Source data:
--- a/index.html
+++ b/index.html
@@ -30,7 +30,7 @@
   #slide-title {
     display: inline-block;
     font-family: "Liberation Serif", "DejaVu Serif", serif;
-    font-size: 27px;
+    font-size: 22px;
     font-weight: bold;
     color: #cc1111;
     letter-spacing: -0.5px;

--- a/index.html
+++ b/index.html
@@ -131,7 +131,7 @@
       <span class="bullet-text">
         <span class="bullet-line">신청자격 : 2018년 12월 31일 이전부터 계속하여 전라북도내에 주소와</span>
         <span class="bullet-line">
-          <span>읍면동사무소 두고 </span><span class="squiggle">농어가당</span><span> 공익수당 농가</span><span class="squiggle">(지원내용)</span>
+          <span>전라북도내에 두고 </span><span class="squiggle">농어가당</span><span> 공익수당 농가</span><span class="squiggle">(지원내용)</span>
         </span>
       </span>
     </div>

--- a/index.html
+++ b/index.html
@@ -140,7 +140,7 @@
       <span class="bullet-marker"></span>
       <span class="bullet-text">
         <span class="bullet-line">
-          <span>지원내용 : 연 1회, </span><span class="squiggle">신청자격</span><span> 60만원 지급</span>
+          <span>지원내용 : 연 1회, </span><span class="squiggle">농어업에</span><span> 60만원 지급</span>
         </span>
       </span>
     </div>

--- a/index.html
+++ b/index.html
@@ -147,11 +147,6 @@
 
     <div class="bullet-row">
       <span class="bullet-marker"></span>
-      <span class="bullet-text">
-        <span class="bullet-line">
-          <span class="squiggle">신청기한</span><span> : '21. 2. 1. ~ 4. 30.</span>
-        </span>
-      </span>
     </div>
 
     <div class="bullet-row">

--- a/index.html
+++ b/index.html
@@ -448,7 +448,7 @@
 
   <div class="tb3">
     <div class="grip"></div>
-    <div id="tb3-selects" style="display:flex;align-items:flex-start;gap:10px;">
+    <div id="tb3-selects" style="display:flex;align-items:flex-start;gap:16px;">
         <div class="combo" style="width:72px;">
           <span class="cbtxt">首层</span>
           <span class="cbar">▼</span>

...

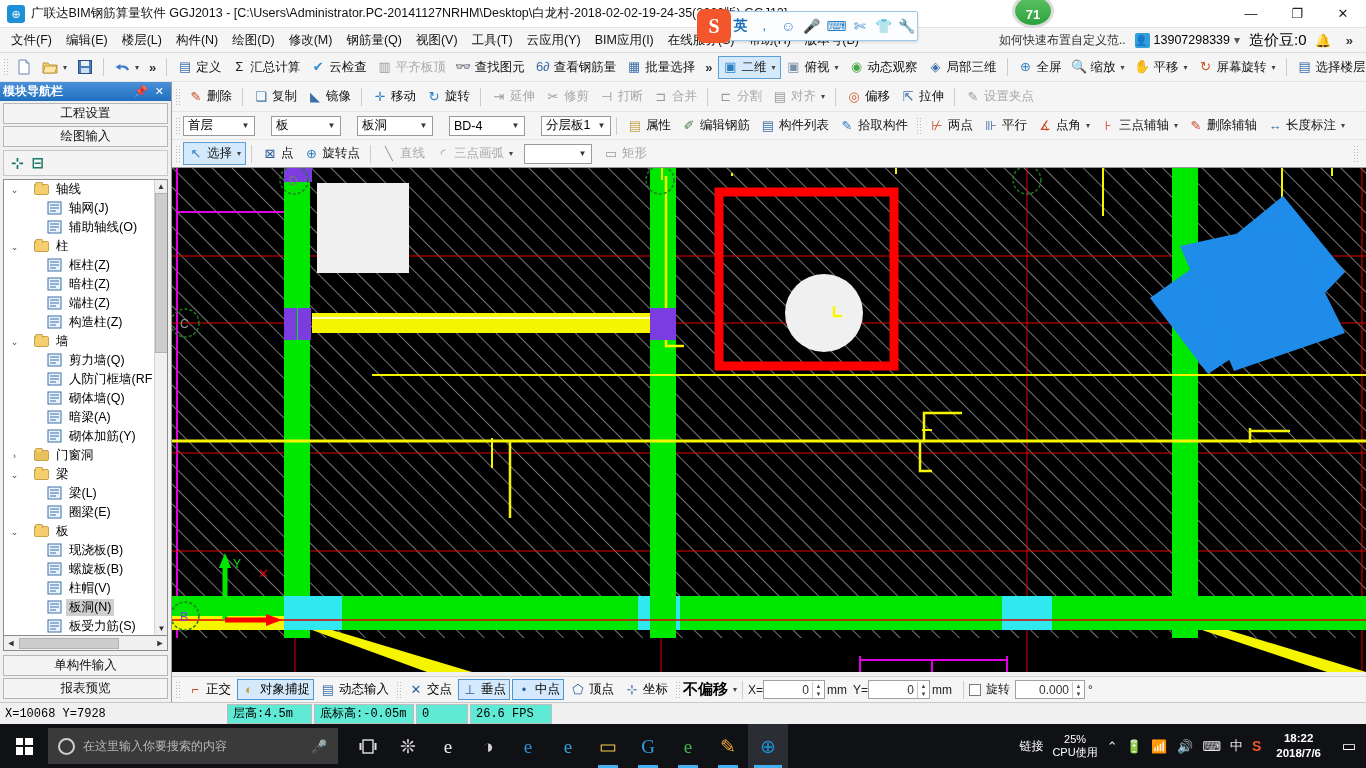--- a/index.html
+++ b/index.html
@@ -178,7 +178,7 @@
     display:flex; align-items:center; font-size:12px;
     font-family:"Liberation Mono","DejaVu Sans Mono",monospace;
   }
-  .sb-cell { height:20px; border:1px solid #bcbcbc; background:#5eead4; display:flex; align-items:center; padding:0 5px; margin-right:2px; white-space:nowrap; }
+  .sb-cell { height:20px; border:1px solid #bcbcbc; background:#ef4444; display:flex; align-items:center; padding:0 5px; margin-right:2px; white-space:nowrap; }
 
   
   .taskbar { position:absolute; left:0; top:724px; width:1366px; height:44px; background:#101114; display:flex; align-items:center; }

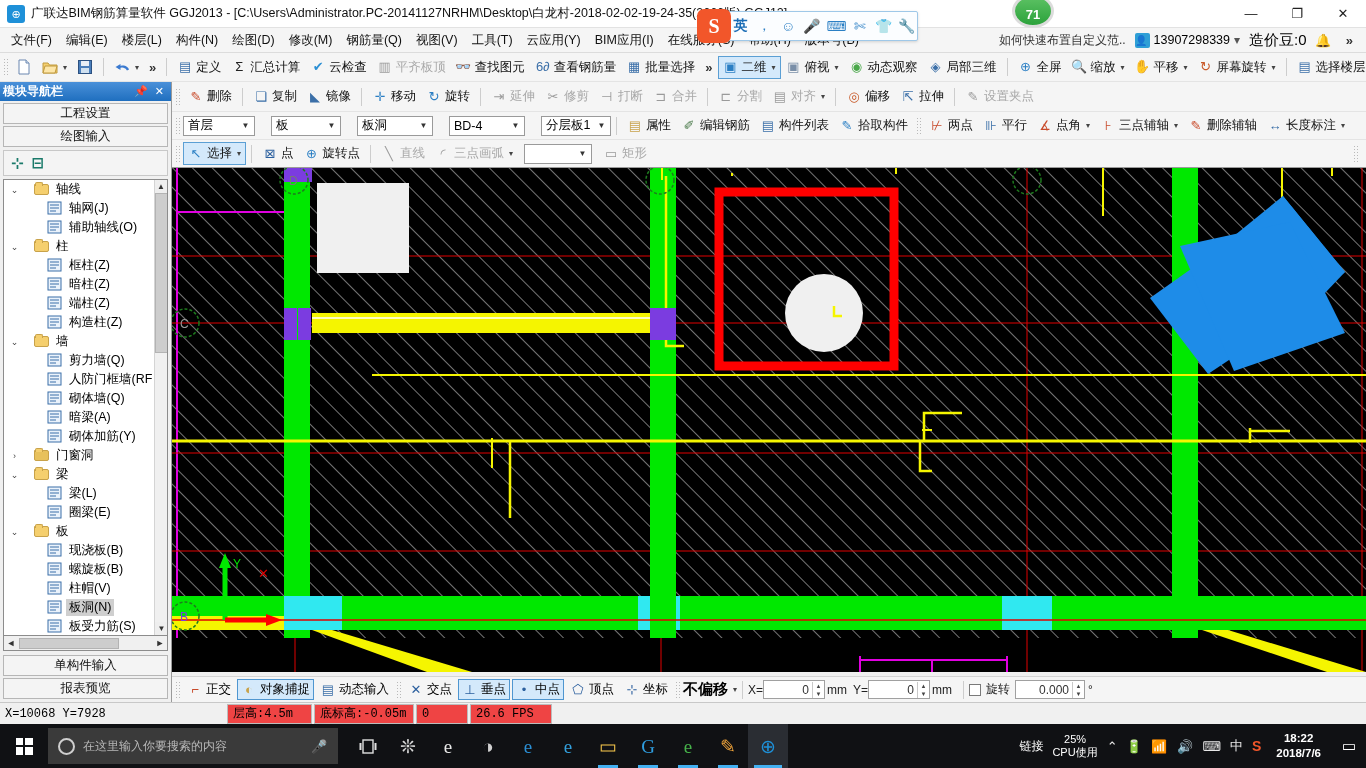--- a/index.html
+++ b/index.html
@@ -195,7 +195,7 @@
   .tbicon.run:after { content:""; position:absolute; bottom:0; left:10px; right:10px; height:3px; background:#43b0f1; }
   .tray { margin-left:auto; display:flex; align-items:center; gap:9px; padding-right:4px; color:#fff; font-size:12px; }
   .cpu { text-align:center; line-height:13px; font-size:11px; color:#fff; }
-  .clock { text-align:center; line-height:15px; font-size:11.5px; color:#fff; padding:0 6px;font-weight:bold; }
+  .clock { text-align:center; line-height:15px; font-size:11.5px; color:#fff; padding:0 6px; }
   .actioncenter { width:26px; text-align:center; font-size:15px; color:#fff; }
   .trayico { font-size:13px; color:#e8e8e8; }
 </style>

• EXERCISE BRIEF: Would you print, exactly as written, every line above from the one holding "계속하여 전라북도내에 주소와</span>" through the one holding "-140,7 +140,7 @@", with both included and no other lines?

• REPLY TO THE EXERCISE:
         <span class="bullet-line">신청자격 : 2018년 12월 31일 이전부터 계속하여 전라북도내에 주소와</span>
         <span class="bullet-line">
-          <span>읍면동사무소 두고 </span><span class="squiggle">농어가당</span><span> 공익수당 농가</span><span class="squiggle">(지원내용)</span>
+          <span>전라북도내에 두고 </span><span class="squiggle">농어가당</span><span> 공익수당 농가</span><span class="squiggle">(지원내용)</span>
         </span>
       </span>
     </div>

--- a/index.html
+++ b/index.html
@@ -140,7 +140,7 @@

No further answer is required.